Du côté de la compagnie minière, le processus de recrutement et de formation du personnel a déjà débuté. Lors d’une conférence de presse tenue au Moringa Hôtel le 8 février dernier, les responsables ont indiqué que des appels à candidatures sont lancés progressivement en fonction des besoins de l’entreprise, actuellement en phase de préparation des travaux de construction. Avant cette phase, qui mobilisera environ
deux mille personnes, Base Toliara prévoit d’organiser des formations dans divers domaines, notamment le bétonnage, le carrelage, la maintenance, l’électricité, la mécanique, la soudure et bien sûr les opérations minières.
VERBATIM
Herindrainy Olivier Rakotomalala, ministre des Mines
« L’année 2025 sera déterminante pour l’économie extractive de Madagascar avec notamment l’ouverture de deux grandes mines. Cette perspective s’inscrit dans le Programme de mise en œuvre (PMO) de la Politique générale de l’État (PGE). Nous insistons d’ailleurs sur le fait que la promotion des grandes mines figure parmi les objectifs clés du gouvernement. Il y a aussi la promotion de la transformation locale des richesses minières et la création de valeur ajoutée, afin que ces ressources profitent directement à nos populations et aux futures générations ».
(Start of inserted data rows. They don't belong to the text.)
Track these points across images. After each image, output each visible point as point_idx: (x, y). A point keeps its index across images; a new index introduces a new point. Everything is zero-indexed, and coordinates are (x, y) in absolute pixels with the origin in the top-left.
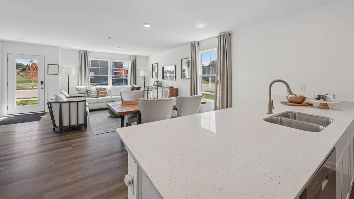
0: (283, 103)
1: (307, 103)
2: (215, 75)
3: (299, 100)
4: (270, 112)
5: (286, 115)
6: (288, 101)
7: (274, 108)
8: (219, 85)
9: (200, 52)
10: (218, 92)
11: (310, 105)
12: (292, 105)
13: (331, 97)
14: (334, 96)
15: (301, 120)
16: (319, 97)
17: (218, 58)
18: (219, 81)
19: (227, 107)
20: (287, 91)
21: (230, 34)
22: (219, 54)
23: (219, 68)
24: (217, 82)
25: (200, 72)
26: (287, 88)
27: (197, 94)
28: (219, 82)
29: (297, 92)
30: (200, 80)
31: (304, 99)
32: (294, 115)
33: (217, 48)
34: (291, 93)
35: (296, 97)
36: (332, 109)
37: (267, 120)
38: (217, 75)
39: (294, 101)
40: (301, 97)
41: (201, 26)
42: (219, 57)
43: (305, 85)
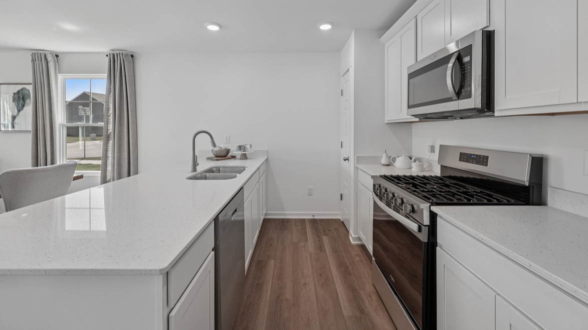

Samuel Mahafaritsy, directeur des relations externes de Base Toliara
« Dans les localités où certaines compagnies minières sont déjà implantées, les habitants se plaignent parfois de ne pas avoir l’opportunité d’y travailler. C’est la raison pour laquelle Base Toliara incite les jeunes à s’inscrire aux formations qu’elle proposera très prochainement. Étant donné que Madagascar n’est pas encore un pays minier, la population locale s’est principalement consacrée à l’agriculture et à l’élevage. Désormais, elle pourra se former et accéder à de nouvelles opportunités professionnelles ».